For step S2, the training set and validation set before and after expansion are shown in table 5:

table 5:

for step S3, the specific test parameter information used in training with the training set is shown in table 6.

Table 6:

for step S5, under the condition that other parameters are the same, a comparison test is performed on the data set before expansion (1680 sheets) and the data set after expansion (5116 sheets), and the training set and the verification set pictures are divided according to the ratio of 8:2 as shown in table 5. The accuracy of the test results is 78.67%, 85.97% respectively, and the improvement is 7.3%.

Claims (4)

1. A ginseng grading system, wherein a ginseng image to be graded is input to the system, the system outputs a ginseng grading result, the system comprising:

an input module: sequentially comprising a two-dimensional convolution layer and a batch normalization layer;

a backbone module: the method comprises the steps of sequentially comprising a 4-layer improved ConvNeXt network, which are named as a first improved ConvNeXt network, a second improved ConvNeXt network, a third improved ConvNeXt network and a fourth improved ConvNeXt network respectively;

the first modified ConvNeXt network: the system comprises a channel shuffling module and an optimized ConvNeXt module in sequence, wherein the number of channels of the optimized ConvNeXt module is 128, and the operation of the module is repeated for 3 times;

the second modified ConvNeXt network: the system comprises a downsampling module, a channel shuffling module and an optimized ConvNeXt module in sequence, wherein the number of channels of the optimized ConvNeXt module is 256, and the operation of the module is repeated for 3 times;

the third modified ConvNeXt network: the system comprises a downsampling module, a channel shuffling module and an optimized ConvNeXt module in sequence, wherein the number of channels of the optimized ConvNeXt module is 512, and the operation of the module is repeated 27 times;

the fourth modified ConvNeXt network: the system comprises a downsampling module, a channel shuffling module and an optimized ConvNeXt module in sequence, wherein the number of channels of the optimized ConvNeXt module is 1024, and the operation of the module is repeated for 3 times;

and an output module: the device comprises an average pooling layer, a batch normalization layer and a full connection layer in sequence;

the specific improvement of the optimized ConvNeXt module is as follows: adding an improved structure re-parameterization module and replacing the GELU activation function with the PReLU activation function, wherein the improved structure re-parameterization module is arranged in front of the depth separable convolution layer;

in the improved structural reparameterization module, a main network sequentially comprises a depth separable convolution layer and a batch standardization layer, a branch network is added to the main network, the branch network sequentially comprises the depth separable convolution layer and the batch standardization layer, the convolution kernel size of the main network is 13 multiplied by 13, and the convolution kernel size of the branch network is 5 multiplied by 5.

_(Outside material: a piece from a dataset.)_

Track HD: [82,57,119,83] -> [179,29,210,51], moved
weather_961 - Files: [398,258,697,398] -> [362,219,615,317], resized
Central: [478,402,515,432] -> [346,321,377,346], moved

2. The ginseng grading system of claim 1, wherein the channel shuffling module comprises a channel reorganization layer, a channel transpose layer, and a channel flattening layer in that order.

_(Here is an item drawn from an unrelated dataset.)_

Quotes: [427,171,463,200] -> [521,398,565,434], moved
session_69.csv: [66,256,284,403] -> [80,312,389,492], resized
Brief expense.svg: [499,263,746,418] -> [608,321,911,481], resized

3. The ginseng grading system of claim 2, wherein the downsampling module comprises a batch normalization layer and a two-dimensional sampling layer in sequence.

4. A method for classifying ginseng, characterized in that the method is carried out using the ginseng classification system according to any one of claims 1-3, in particular:

s1, arranging shot ginseng high-definition color pictures into a data set, and performing data expansion;

s2, dividing the data set into a training set and a verification set;

s3, inputting a training set into the ginseng grading system;

s4, inputting the verification set into the ginseng grading system, and calculating the accuracy of the system;

s5, inputting the ginseng atlas to be classified into the ginseng classification system for classification.